Comparações internacionais ajudam a dimensionar o fenômeno. Países federativos como Estados Unidos e Alemanha também possuem polos fiscais dominantes, mas contam com mecanismos mais robustos de redistribuição regional. No Brasil, a concentração de mais de três quartos da arrecadação em apenas 100 municípios é considerada elevada por especialistas, refletindo desigualdades históricas e a centralização da infraestrutura econômica.
A reforma tributária reacendeu o debate sobre o futuro desse modelo. Defensores argumentam que a simplificação de impostos pode reduzir distorções e redistribuir parte das receitas entre regiões. Analistas, porém, afirmam que mudanças legais isoladas não alteram a geografia econômica construída ao longo de décadas. Sem políticas de desenvolvimento regional e incentivo à interiorização produtiva, cidades como São Paulo, Rio de Janeiro, Brasília, Campinas e Barueri tendem a ampliar ainda mais sua participação na arrecadação nacional.

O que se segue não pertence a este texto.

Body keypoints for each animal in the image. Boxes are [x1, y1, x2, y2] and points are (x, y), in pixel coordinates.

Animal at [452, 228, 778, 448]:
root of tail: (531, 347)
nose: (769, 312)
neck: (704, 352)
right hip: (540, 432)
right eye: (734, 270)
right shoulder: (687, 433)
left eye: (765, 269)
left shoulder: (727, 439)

O ranking das 100 cidades mais arrecadadoras não é apenas um retrato fiscal. Ele revela onde estão os empregos de maior renda, as empresas estratégicas e a infraestrutura que sustenta a economia brasileira. Mais do que números, o mapa tributário expõe um país organizado em torno de poucos polos de riqueza, enquanto grande parte do território continua dependente de decisões econômicas tomadas longe de suas fronteiras.